**Data extract**
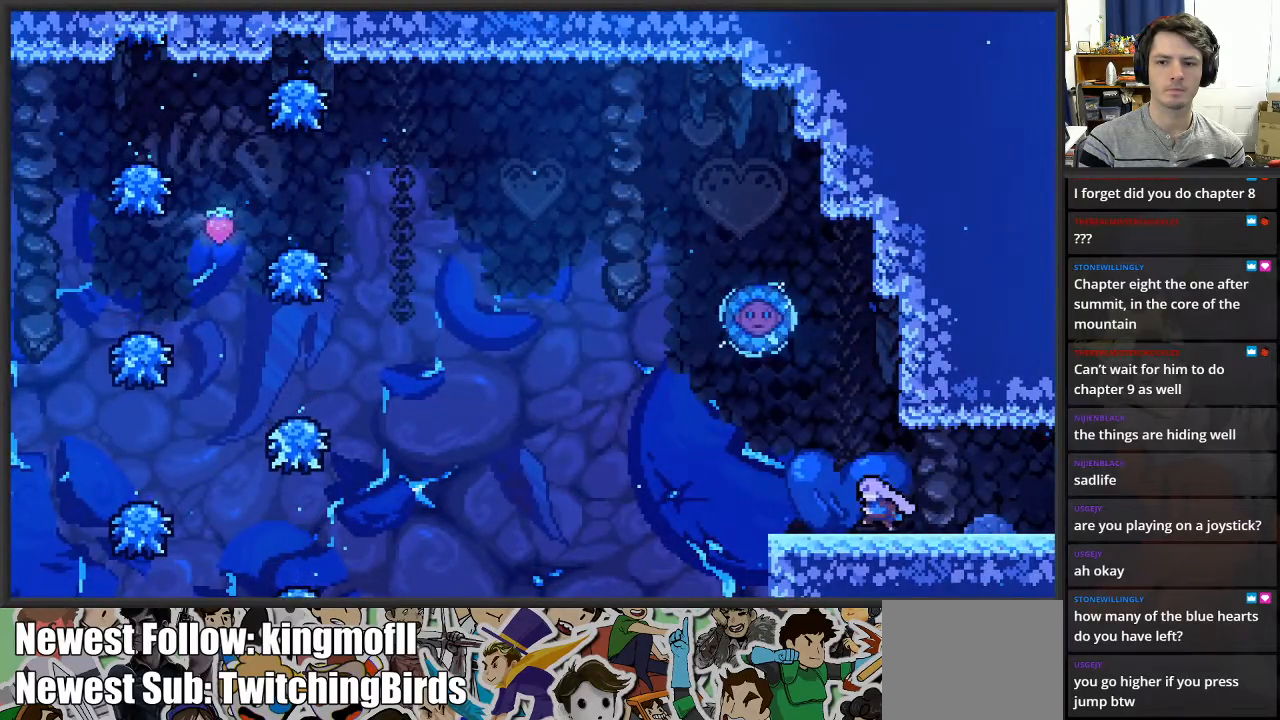
{"buttons": [], "left_stick": "up-left", "right_stick": "center", "events": [[267, "A", "down"], [467, "A", "up"], [467, "left_stick", "up-left"]]}
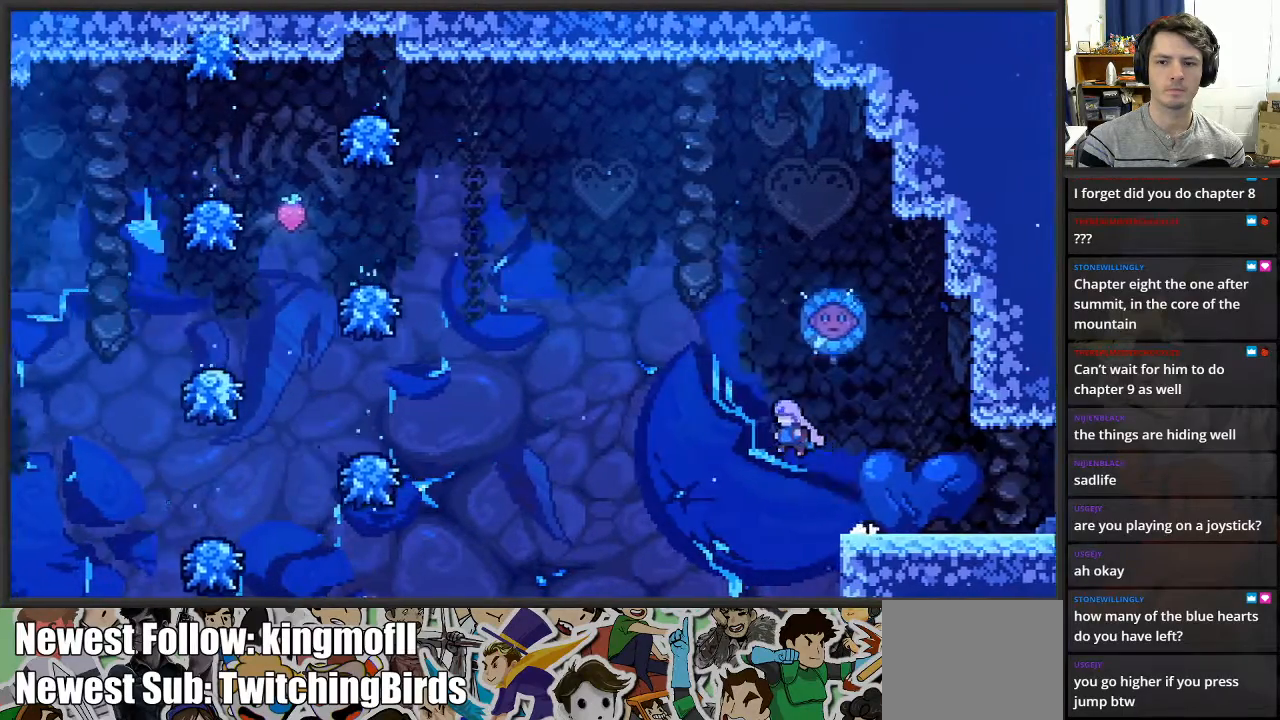
{"buttons": [], "left_stick": "right", "right_stick": "center", "events": [[50, "left_stick", "up"], [83, "X", "down"], [350, "X", "up"], [467, "left_stick", "right"]]}
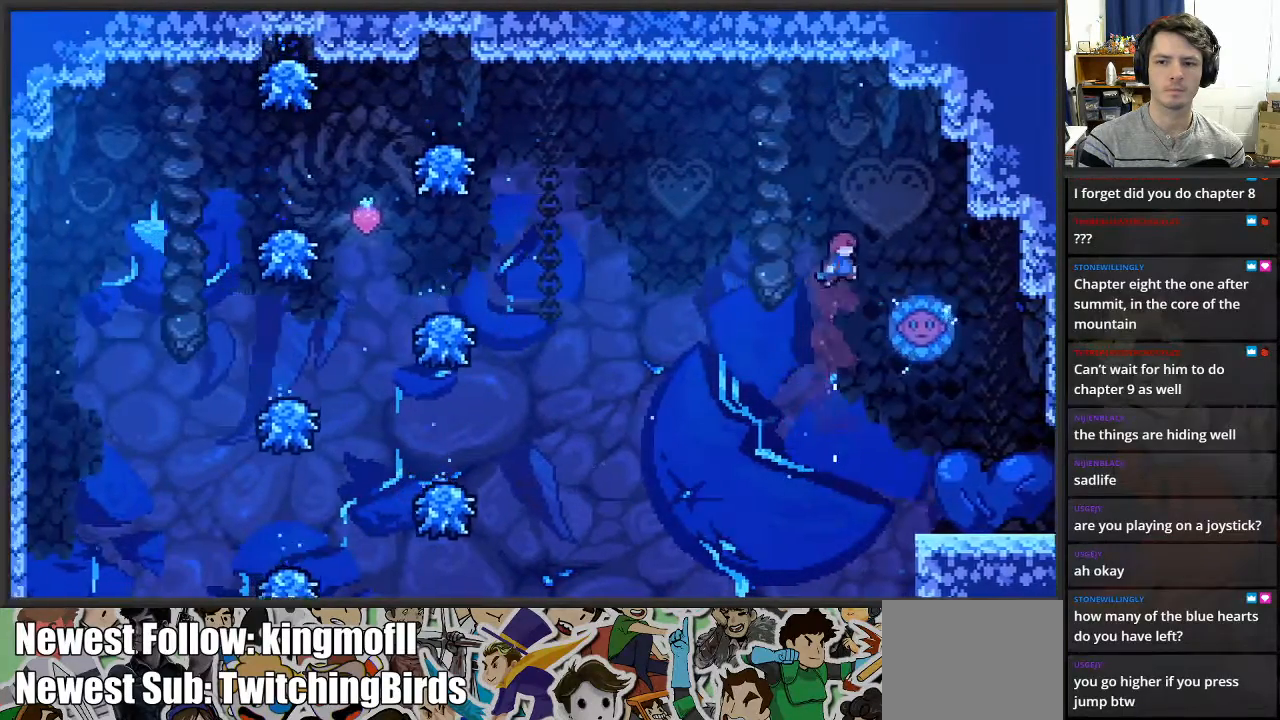
{"buttons": [], "left_stick": "left", "right_stick": "center", "events": [[117, "left_stick", "down"], [183, "left_stick", "left"]]}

**Task requirements**
Write out the material above precisely, leaving each picture behind.

**Task answer**
{"buttons": [], "left_stick": "up-left", "right_stick": "center", "events": [[267, "A", "down"], [467, "A", "up"], [467, "left_stick", "up-left"]]}
{"buttons": [], "left_stick": "right", "right_stick": "center", "events": [[50, "left_stick", "up"], [83, "X", "down"], [350, "X", "up"], [467, "left_stick", "right"]]}
{"buttons": [], "left_stick": "left", "right_stick": "center", "events": [[117, "left_stick", "down"], [183, "left_stick", "left"]]}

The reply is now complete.